--- Text provided ---
----

CALLBACK and pPRODUCTION ARGUMENTS
       As mentioned earlier, there are three different argument conventions
       used by the parser when invoking callbacks:

           $obj                # Null, no additional data
           $obj, $scalar       # A single piece of information
           $obj, $hashRef      # A complex data structure

       Many aspects in the DEF grammar are optional.  A Component, for
       example, may or may not have been assigned a location (placed).  If an
       optional attribute is not present then the hash passed to the callback
       will not have the corresponding key.

       DieArea : HashRef


           LLX               => Number, Required
           LLY               => Number, Required
           URX               => Number, Required
           URY               => Number, Required


       GCellGrid : HashRef


           X                 => -+
           Y                 => -+- HashRef, Optional
             {
               Origin        => Number, Required
               Num           => Number, Required
               Step          => Number, Required
             }

       "X" and "Y" keys have identical HashRef structures.

----

--- Material shown ---

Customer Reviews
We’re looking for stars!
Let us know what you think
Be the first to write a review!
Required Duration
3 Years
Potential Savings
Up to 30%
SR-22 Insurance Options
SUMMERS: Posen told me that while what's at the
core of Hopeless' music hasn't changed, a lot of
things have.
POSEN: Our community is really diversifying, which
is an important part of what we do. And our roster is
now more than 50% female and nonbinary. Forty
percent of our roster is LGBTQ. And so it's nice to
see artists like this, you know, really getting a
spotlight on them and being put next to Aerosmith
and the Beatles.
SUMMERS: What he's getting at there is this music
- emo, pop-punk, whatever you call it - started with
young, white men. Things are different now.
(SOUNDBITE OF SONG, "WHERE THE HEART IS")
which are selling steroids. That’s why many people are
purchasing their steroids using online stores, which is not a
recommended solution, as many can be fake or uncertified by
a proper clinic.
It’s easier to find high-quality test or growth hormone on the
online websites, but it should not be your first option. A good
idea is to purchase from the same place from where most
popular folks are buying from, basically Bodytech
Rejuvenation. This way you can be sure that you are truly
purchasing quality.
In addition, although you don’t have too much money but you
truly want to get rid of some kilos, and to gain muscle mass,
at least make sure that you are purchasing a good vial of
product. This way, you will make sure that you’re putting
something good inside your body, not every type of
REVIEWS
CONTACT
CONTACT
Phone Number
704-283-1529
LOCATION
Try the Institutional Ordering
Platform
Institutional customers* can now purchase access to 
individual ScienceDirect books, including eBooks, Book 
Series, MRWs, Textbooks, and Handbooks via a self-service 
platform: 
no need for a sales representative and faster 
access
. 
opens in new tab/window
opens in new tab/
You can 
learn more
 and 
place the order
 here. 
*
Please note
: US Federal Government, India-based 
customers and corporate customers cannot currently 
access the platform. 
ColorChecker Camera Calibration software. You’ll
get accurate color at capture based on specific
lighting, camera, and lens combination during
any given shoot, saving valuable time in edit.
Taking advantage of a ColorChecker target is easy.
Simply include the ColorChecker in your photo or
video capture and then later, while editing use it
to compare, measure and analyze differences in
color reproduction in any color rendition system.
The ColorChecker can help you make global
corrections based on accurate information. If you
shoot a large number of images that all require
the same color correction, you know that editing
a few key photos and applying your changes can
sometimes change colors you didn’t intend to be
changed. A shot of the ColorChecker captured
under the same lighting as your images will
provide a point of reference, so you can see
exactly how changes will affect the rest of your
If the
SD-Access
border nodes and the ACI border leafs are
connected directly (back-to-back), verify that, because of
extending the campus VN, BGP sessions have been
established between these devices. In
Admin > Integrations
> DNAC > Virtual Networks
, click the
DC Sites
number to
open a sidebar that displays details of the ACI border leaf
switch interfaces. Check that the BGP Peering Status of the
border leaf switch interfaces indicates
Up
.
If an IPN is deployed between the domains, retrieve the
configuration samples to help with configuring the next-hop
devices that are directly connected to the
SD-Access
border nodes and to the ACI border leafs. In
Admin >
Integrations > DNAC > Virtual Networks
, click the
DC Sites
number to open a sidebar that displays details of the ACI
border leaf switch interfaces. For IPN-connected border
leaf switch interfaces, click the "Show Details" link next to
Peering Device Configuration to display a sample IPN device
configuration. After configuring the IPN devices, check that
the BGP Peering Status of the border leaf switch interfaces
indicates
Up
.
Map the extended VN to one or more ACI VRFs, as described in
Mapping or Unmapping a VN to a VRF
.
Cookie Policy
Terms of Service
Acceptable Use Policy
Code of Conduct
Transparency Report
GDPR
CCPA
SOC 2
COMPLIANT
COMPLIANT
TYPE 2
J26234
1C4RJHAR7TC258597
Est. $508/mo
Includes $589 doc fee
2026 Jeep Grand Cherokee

----

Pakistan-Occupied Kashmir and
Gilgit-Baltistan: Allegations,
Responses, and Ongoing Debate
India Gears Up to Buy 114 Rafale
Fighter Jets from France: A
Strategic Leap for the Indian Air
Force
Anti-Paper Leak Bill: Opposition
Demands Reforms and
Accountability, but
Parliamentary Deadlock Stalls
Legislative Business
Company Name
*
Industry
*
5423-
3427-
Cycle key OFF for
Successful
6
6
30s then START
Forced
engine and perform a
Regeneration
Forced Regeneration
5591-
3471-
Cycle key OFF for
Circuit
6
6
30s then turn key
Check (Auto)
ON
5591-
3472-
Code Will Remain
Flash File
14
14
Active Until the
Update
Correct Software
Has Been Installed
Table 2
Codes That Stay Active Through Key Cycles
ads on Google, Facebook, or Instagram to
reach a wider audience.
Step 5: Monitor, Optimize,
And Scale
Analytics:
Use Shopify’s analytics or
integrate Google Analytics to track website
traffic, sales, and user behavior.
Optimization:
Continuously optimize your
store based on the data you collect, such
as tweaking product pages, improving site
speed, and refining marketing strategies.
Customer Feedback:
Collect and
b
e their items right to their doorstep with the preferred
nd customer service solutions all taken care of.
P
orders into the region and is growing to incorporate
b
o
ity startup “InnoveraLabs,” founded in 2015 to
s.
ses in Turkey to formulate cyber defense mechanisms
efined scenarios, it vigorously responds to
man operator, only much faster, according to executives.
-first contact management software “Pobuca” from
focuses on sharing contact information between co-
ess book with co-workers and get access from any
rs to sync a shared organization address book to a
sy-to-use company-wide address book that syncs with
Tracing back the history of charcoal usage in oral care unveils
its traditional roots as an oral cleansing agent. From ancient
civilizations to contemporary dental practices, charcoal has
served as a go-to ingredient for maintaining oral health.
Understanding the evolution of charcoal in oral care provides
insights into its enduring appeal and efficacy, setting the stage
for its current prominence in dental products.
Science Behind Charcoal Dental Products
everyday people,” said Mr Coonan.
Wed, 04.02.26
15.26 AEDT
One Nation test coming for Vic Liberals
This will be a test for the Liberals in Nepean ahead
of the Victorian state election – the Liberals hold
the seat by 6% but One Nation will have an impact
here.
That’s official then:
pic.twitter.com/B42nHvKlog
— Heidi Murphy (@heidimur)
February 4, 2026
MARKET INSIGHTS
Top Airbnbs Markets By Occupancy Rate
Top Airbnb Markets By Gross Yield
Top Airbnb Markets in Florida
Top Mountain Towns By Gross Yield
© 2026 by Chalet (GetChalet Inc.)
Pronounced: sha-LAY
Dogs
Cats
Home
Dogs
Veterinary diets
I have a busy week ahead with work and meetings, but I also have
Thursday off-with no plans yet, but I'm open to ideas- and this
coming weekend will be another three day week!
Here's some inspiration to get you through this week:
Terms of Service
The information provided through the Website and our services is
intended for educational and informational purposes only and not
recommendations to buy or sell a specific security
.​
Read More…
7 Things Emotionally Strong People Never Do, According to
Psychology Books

----

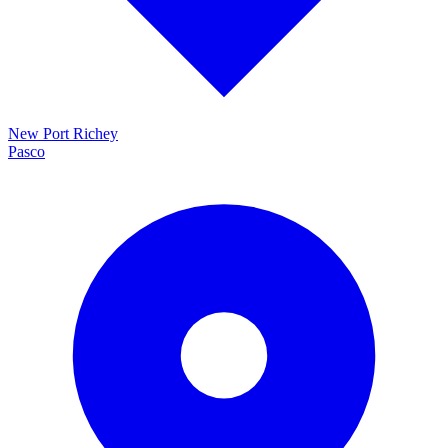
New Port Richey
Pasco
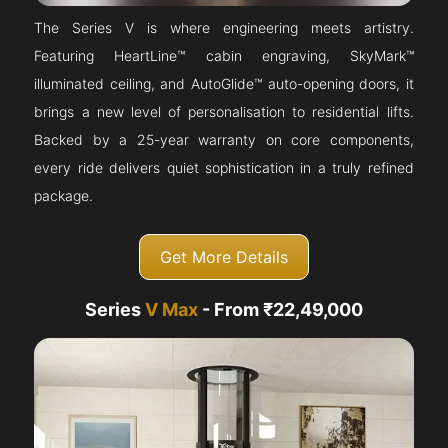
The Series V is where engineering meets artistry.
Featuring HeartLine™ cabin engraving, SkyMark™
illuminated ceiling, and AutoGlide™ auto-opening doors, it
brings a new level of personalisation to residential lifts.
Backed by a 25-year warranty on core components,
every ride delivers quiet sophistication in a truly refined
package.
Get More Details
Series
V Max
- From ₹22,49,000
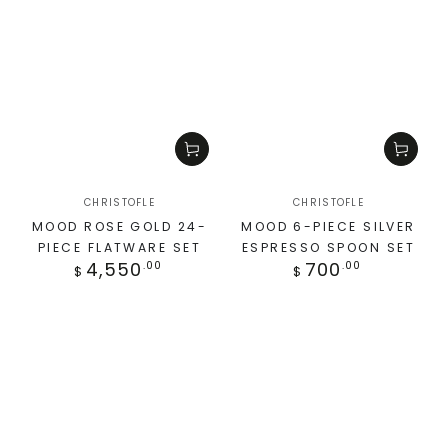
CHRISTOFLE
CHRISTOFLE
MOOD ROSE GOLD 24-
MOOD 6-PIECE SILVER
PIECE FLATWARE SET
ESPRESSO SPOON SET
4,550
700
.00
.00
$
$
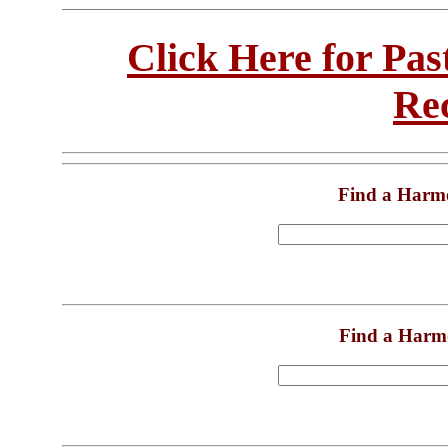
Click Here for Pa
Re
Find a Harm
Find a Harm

----

--- Tasks and exercises ---
- 1) Quote everything in the entries from the line containing "Customer Reviews" down to the line containing "things have.", including both of those lines.
- 2) Write a continuation of the text on DEF parser callback arguments, starting after its final sentence.
The text on the DEF parser and the entries are unrelated to each other.

--- Per-task answers ---
- 1)
Customer Reviews
We’re looking for stars!
Let us know what you think
Be the first to write a review!
Required Duration
3 Years
Potential Savings
Up to 30%
SR-22 Insurance Options
SUMMERS: Posen told me that while what's at the
core of Hopeless' music hasn't changed, a lot of
things have.

- 2)
       History : scalar


       Row : HashRef


           RowName           => String, Required
           RowType           => String, Required
           OriginX           => Number, Required
           OriginY           => Number, Required
           Orient            => String, Required
           NumX              => Number, Required
           NumY              => Number, Required
           StepX             => Number, Required
           StepY             => Number, Required
           Properties        => HashRef, Optional
             {
               "prop"        => "value",
               ...
             }

       Note that if the deprecated SITE production is encountered then this
       Row callback will be triggered, but the RowName key will contain the
       string "SITE".  The pRow will output the older SITE form if the rowname
       is "SITE".

       Technology : scalar


       Tracks


           Direction         => String, Required
           Origin            => Number, Required
           Num               => Number, Required
           Step              => Number, Required
           Layer             => ArrayRef, Required
             [
               "layer",
               ...
             ]

       The Direction String will be either "X" or "Y".

       Units : scalar

       This is the UNITS DISTANCE MICRONS setting, typically 100.

       Design : scalar


       EndDesign : NULL


       BeginComponents : scalar


       EndComponents : NULL


       Components : HashRef


           Component         => String, Required
           Model             => String, Required
           Connections       => ArrayRef, Optional
             [
               String              # NetName
               ...
             ]
           Generator         => String, Optional
           Parameters        => ArrayRef, Optional
             [
               String              # Parameter
               ...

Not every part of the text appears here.